The Wall Street Crash of October 29th, 1929, “Black Tuesday” was the worst stock market crash in United States history and happened when share prices on the New York Stock Exchange collapsed. Stocks had been driven to inflated prices by speculation and when the bubble burst entire fortunes were lost. This marked the start of the Great Depression.

Between 1929 and 1933, 9000 (30%) banks failed in the United States with a loss of 7 billion dollars of depositors’ assets. Millions of people lost their life savings and, in 1932 alone, over a quarter of a million Americans lost their homes.

***

The RMS Scythia was a Cunard liner built to service the route between Liverpool and Queenstown, and Boston and New York. She sailed this route between 1921 and 1939, and between 1940 and 1948 was a troopship, returning to duty in 1950 as a passenger liner carrying people from Europe to Halifax in Canada and New York. She was scrapped in 1958 after 37 years of service and was Cunard’s longest-serving ship until 2005 when the RMS Queen Elizabeth 2 broke her record.

***

The States Hotel in Cobh opened in 1854 and was at first called the Queens Hotel. This was in commemoration of Queen Victoria’s first visit to Ireland 5 years earlier in 1849 when she first set foot on Irish soil in Cobh harbour.

It was originally built as a boarding house for merchant seamen.

In 1915, at the time of the sinking of the Lusitania, it was owned by a German called Otto Humbert. After the sinking anti-German sentiment caused him and his family to take refuge in the hotel wine cellars when a crowd gathered and threatened to burn the building down.

Instead, members of the crew and first-class passengers who had survived were accommodated here, and the hotel was converted into a temporary hospital.

In 1921, following Irish independence, the hotel was renamed the States Hotel, and in 1939 it was renamed again and became the Commodore Hotel.

***

The Old Church Cemetery is the resting place of one hundred and ninety-four of the Lusitania dead in three mass graves and twenty-four individual graves. The graveyard is also the resting place of several other notable individuals. These include Fredrick Daniel Parslow (recipient of the Victoria Cross) Dr James Roche Verling (private physician to Napoleon Bonaparte when he was imprisoned on St Helena), and Robert Forde (a member of Scott’s Terra Nova expedition to the Antarctic).

Five US Navy personnel killed during the First World War are buried here together with one hundred and twenty-seven commonwealth war dead from the same war.

***

Every year, for one hundred and eight years, on the anniversary of the sinking of the Lusitania successive Courtmacsherry lifeboat crews have laid a wreath over the place where the wreck lies.

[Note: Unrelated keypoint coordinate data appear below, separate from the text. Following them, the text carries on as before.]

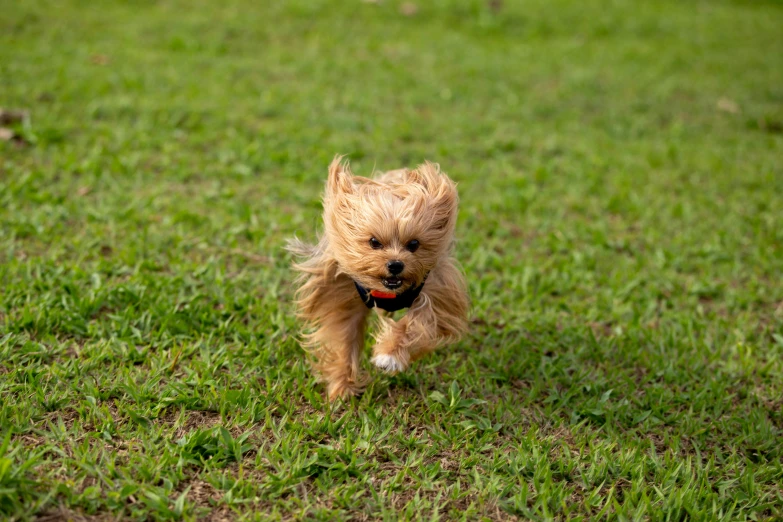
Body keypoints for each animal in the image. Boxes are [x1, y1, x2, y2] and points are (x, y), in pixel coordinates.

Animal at [290, 154, 468, 398]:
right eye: (374, 242)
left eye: (414, 244)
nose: (395, 264)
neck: (387, 292)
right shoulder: (342, 293)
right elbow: (343, 336)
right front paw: (342, 387)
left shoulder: (436, 289)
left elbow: (420, 322)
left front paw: (390, 355)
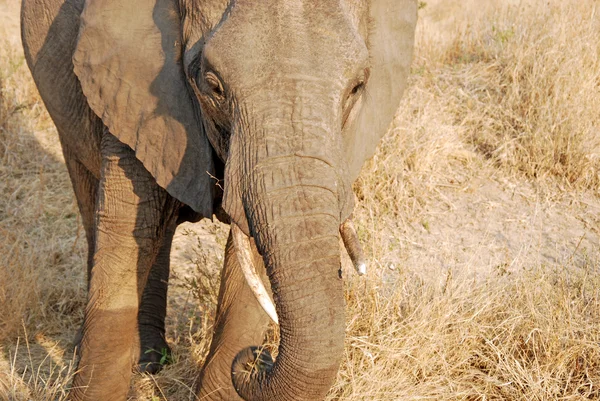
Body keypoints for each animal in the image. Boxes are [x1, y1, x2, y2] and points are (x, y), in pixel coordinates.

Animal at [19, 0, 418, 396]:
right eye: (214, 86)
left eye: (357, 87)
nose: (257, 358)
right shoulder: (129, 89)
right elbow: (124, 239)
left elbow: (251, 258)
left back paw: (151, 361)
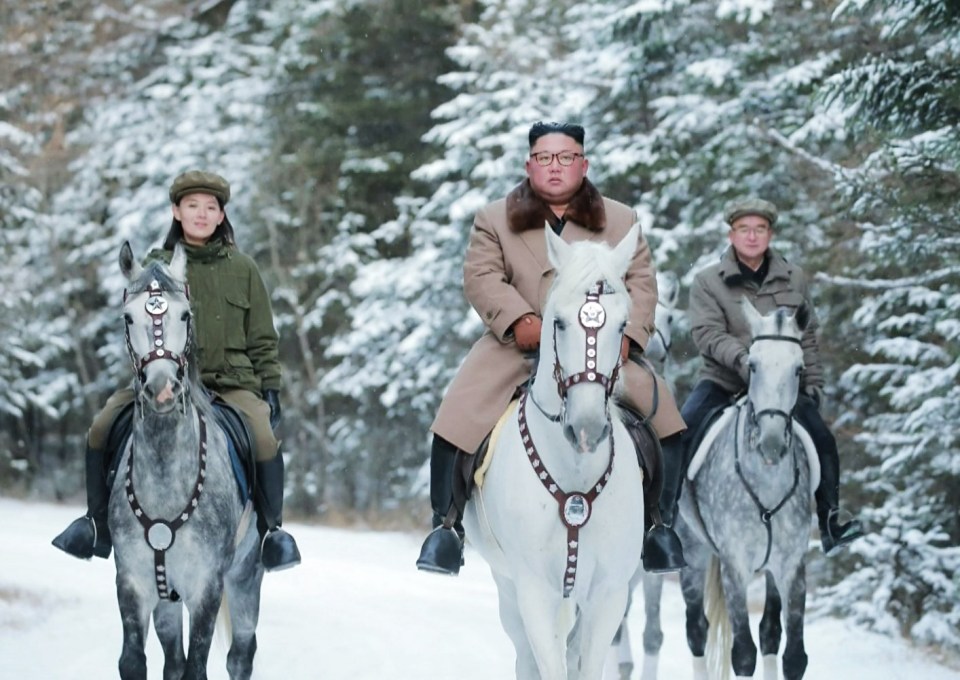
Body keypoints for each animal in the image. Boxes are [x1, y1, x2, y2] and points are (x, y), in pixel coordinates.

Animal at [464, 227, 644, 680]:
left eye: (623, 325)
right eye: (558, 323)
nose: (586, 427)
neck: (575, 477)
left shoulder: (609, 594)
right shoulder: (533, 590)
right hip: (508, 586)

On the day of the disaster, two lifeboats set out to save survivors. Neither of these was motorised and the James Stevens No.20 was towed to the scene by a tug whilst the second lifeboat the Kezia Gwilt was rowed to the site of the sinking.

It was a windless day and setting sail would have been ineffective, so the crew rowed twelve miles, taking three and a half hours, to reach the scene. By this time no one in the water was still alive and they spent six hours recovering bodies.